**** SELECTED EXCERPT ****

Re: [PR tree-optimization/52558]: RFC: questions on store data race

Richard Guenther Wed, 25 Apr 2012 04:45:23 -0700

On Tue, Apr 24, 2012 at 7:43 PM, Aldy Hernandez <[email protected]> wrote:
> On 04/13/12 03:46, Richard Guenther wrote:
>>
>> On Fri, Apr 13, 2012 at 12:11 AM, Aldy Hernandez<[email protected]>  wrote:
>
>
> Richard.  Thanks so much for reviewing and providing an alternative
> approach, which AFAICT provides superior results.
>
>
>> A similar effect could be obtained by keeping a flag whether we entered
>> the
>> path that stored the value before the transform.  Thus, do
>>
>>   lsm = g2;  // technically not needed, if you also handle loads
>>   flag = false;
>>   for (...)
>>     {
>>        if (g1)
>>          {
>>             if (flag)
>>               g2 = lsm;
>>          }
>>        else
>>          {
>>             lsm = 0;
>>             flag = true;
>>          }
>>     }
>>   if (flag)
>>     g2 = lsm;
>
>
> I have implemented this in the attached patch, and it seems to be generating
> better code than my other if-changed approach.  It also avoids generating
> unnecessary loads that may trap.
>
> For the original testcase:
>
>
> int g_1 = 1;
> int g_2 = 0;
>
> int func_1(void)
> {
>  int l;
>  for (l = 0; l < 1234; l++)
>  {
>   if (g_1)
>     return l;
>   else
>     g_2 = 0;
>  }
>  return 999;
> }
>
> After all optimizations are done, we are now generating the following for
> the flags approach:
>
> new:
> func_1:
>        movl    g_1(%rip), %edx
>        xorl    %eax, %eax
>        testl   %edx, %edx
>        je      .L5
>        rep
>        ret
> .L5:
>        movl    $0, g_2(%rip)

****

- [QUESTIONS ON THE MATERIAL]
1) Print the passage of the store data race thread above, starting with "Re: [PR tree-optimization/52558]: RFC: questions" and going on through "provides superior results.".
2) In the store data race thread, shorten the paragraph that begins "I have implemented this in the attached patch" and keep its main facts.
3) Pick up the store data race thread at the point where it stops and continue it.

**** EXTRACTED ENTRIES ****

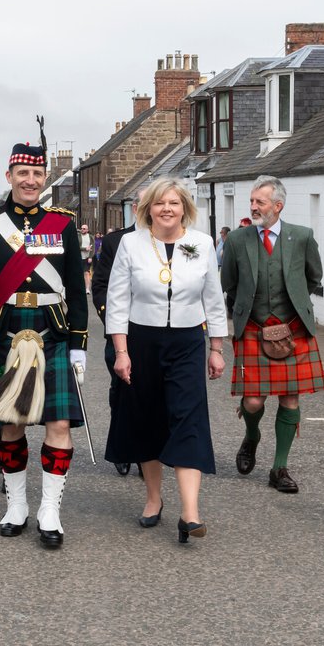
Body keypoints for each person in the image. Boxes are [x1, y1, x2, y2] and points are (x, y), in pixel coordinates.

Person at [0, 125, 87, 549]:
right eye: (22, 173)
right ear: (9, 175)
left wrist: (80, 344)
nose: (30, 181)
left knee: (58, 422)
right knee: (10, 424)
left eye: (37, 174)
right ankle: (17, 505)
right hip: (4, 330)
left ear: (44, 178)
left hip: (52, 330)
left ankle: (50, 510)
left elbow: (76, 289)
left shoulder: (62, 224)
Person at [106, 179, 227, 543]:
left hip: (187, 341)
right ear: (148, 209)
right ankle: (153, 498)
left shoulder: (202, 243)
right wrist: (121, 352)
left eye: (174, 203)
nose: (167, 209)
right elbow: (117, 302)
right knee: (147, 419)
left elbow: (214, 299)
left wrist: (216, 348)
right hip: (141, 341)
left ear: (184, 207)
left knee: (188, 418)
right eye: (160, 203)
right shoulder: (131, 243)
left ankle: (190, 512)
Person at [220, 175, 324, 494]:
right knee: (252, 401)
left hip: (292, 328)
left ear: (278, 206)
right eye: (251, 201)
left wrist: (292, 304)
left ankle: (279, 468)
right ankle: (251, 436)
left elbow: (313, 276)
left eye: (259, 202)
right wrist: (248, 312)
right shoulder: (238, 240)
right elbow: (229, 282)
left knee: (290, 399)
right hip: (253, 326)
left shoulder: (302, 237)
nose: (253, 207)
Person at [92, 199, 140, 478]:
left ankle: (149, 452)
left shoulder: (172, 240)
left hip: (159, 329)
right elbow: (100, 285)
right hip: (121, 329)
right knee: (122, 390)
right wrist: (113, 321)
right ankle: (122, 446)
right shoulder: (114, 241)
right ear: (135, 207)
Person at [79, 223, 93, 293]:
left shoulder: (90, 237)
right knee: (79, 273)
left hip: (87, 258)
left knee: (86, 273)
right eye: (81, 228)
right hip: (79, 257)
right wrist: (85, 248)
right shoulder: (78, 236)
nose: (82, 229)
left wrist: (90, 257)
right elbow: (76, 246)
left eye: (84, 229)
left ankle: (87, 289)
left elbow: (92, 248)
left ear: (87, 230)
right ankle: (80, 288)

****

- [ANSWER SECTION]
1)
Re: [PR tree-optimization/52558]: RFC: questions on store data race

Richard Guenther Wed, 25 Apr 2012 04:45:23 -0700

On Tue, Apr 24, 2012 at 7:43 PM, Aldy Hernandez <[email protected]> wrote:
> On 04/13/12 03:46, Richard Guenther wrote:
>>
>> On Fri, Apr 13, 2012 at 12:11 AM, Aldy Hernandez<[email protected]>  wrote:
>
>
> Richard.  Thanks so much for reviewing and providing an alternative
> approach, which AFAICT provides superior results.

2) The attached patch implements the flag approach. It generates better code than the earlier if-changed approach and avoids unnecessary loads that may trap.

3)
>        movw    $999, %ax
>        ret
>
> Which is significantly better than the unmodified trunk of:
>
> func_1:
>        movl    g_1(%rip), %edx
>        movl    g_2(%rip), %eax
>        testl   %edx, %edx
>        je      .L5
>        movl    %eax, g_2(%rip)
>        xorl    %eax, %eax
>        ret
> .L5:
>        movl    $0, g_2(%rip)
>        movl    $999, %eax
>        ret
>
> And in other less contrived cases, we generate correct code that avoids
> writes on code paths that did not have it.  For example, in Hans register
> promotion example:
>
> int count;
>
> struct obj {
>    int data;
>    struct obj *next;
> } *q;
>
> void func()
> {
>  struct obj *p;
>  for (p = q; p; p = p->next)
>        if (p->data > 0)
>                count++;
> }
>
> Under the new memory model we should avoid promoting "count" to a register
> and unilaterally writing to it upon exiting the loop.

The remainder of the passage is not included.